(Teleborsa) -
Milano viaggia tonica insieme alle altre borse europee in scia al
calo del petrolio che contribuisce a sostenere l'ottimismo sulla possibilità di tenere sotto controllo l'inflazione.
All'indomani della Fed, resta l'attenzione sulla politica monetaria con la
Bank of England che, come atteso, ha lasciato il tasso di riferimento al
3,75% sebbene il governatore
Andrew Bailey abbia avvertito di una possibile stretta se la guerra con l'Iran non dovesse risolversi.
Domani lo sguardo si sposterà sulla
Bank of Japan per la quale gli analisti si attendono un rialzo di 25 punti base.
Sul fronte macro, si è confermata in aumento l'
inflazione dell'Eurozona del mese di agosto 2026. Secondo l'EUROSTAT, i
prezzi al consumo segnano un
+3,2% su base tendenziale, inferiore al +3,3% della stima preliminare, rispetto al +2,9% rilevato nel mese precedente.
Su base mensile, si registra un incremento dello 0,4%, rispetto al +0,2% del mese precedente.

◆ ◆ ◆ ◆

Usando le informazioni:
- 1) Rispondi in base all'articolo:
(a) A quale livello la Bank of England ha lasciato il tasso di riferimento?
(b) Di quanto gli analisti si attendono il rialzo della Bank of Japan?
(c) Qual è l'incremento su base mensile dei prezzi al consumo dell'Eurozona ad agosto 2026?
- 2) Copia dall'articolo tutto ciò che va da "All'indomani della Fed, resta" fino a "25 punti base.".

◆ ◆ ◆ ◆

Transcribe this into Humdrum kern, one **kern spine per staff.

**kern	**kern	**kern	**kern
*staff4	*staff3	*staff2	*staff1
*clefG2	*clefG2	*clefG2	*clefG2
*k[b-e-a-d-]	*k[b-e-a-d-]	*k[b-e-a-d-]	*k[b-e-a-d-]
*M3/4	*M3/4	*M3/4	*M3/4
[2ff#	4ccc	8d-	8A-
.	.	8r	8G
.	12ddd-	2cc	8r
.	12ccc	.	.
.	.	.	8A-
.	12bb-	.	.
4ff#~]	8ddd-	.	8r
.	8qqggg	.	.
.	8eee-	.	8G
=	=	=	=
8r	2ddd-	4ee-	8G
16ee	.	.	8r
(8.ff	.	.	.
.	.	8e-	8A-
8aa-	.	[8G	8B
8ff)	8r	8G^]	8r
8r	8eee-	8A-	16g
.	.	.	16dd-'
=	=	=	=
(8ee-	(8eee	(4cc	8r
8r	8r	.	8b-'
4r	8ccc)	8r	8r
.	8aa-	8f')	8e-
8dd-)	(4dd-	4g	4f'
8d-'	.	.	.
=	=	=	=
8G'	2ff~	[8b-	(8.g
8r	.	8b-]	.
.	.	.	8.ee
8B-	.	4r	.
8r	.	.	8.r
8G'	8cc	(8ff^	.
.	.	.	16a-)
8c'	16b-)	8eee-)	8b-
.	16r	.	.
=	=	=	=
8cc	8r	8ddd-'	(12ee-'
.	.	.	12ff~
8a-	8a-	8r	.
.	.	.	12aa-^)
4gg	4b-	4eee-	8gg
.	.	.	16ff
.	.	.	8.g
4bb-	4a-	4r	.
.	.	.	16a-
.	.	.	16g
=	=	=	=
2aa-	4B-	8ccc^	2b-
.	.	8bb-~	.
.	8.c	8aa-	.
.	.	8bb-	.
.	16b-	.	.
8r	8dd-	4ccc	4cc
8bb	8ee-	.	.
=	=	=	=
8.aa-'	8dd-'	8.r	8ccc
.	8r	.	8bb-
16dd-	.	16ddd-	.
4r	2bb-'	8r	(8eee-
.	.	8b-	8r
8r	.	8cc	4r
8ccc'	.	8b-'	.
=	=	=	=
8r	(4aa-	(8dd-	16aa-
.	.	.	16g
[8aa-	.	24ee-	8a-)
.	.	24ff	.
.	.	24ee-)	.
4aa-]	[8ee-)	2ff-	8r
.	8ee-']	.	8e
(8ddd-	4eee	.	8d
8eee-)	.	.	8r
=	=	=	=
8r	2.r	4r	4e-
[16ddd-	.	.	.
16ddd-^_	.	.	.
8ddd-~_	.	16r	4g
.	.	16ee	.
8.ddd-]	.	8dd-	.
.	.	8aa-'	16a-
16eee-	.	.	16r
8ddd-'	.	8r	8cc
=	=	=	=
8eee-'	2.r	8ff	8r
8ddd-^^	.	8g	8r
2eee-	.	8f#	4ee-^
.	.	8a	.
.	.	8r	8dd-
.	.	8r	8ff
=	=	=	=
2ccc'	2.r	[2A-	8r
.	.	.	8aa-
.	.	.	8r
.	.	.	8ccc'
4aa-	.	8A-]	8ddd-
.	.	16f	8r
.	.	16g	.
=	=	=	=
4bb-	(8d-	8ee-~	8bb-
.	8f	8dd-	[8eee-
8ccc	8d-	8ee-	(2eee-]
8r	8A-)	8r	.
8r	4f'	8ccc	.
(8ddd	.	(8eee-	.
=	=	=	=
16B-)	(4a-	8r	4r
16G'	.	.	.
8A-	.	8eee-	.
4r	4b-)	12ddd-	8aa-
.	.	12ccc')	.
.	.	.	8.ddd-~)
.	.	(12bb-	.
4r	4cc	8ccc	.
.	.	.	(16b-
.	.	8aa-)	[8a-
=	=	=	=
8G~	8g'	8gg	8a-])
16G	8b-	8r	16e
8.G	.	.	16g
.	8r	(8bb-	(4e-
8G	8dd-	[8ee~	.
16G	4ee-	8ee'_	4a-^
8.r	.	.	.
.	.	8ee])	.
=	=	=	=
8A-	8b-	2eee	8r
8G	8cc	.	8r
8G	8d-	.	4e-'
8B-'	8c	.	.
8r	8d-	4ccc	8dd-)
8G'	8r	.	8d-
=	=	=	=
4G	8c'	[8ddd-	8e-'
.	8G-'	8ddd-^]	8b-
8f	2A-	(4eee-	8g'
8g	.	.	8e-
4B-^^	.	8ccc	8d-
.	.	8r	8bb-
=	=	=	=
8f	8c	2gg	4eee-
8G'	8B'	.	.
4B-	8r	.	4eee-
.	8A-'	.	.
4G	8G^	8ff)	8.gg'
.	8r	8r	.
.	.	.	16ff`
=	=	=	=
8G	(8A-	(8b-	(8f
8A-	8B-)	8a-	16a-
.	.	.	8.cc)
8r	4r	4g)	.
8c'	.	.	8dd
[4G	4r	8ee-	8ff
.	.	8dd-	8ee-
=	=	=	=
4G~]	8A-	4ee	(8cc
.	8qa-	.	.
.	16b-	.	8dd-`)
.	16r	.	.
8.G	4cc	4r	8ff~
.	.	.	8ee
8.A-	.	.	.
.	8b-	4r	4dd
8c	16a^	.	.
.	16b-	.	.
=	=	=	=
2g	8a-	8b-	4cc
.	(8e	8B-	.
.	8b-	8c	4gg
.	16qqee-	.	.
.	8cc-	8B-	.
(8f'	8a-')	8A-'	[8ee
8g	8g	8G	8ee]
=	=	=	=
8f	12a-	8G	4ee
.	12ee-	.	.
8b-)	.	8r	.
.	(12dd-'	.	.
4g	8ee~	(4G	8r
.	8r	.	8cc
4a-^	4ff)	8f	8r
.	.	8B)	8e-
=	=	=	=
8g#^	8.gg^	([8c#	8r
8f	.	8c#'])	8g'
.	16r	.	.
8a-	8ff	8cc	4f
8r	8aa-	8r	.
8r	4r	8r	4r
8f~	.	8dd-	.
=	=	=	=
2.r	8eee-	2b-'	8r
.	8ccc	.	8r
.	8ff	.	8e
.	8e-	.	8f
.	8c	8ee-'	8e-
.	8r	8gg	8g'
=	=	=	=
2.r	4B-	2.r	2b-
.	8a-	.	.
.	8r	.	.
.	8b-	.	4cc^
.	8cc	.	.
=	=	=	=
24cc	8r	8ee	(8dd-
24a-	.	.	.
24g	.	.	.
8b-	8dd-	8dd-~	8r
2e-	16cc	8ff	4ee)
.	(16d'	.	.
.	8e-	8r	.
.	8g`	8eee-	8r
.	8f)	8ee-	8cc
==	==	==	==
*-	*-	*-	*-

◆ ◆ ◆ ◆

Risultati in ordine:
- 1)
(a) Al 3,75%.
(b) Di 25 punti base.
(c) Dello 0,4%.

- 2)
All'indomani della Fed, resta l'attenzione sulla politica monetaria con la
Bank of England che, come atteso, ha lasciato il tasso di riferimento al
3,75% sebbene il governatore
Andrew Bailey abbia avvertito di una possibile stretta se la guerra con l'Iran non dovesse risolversi.
Domani lo sguardo si sposterà sulla
Bank of Japan per la quale gli analisti si attendono un rialzo di 25 punti base.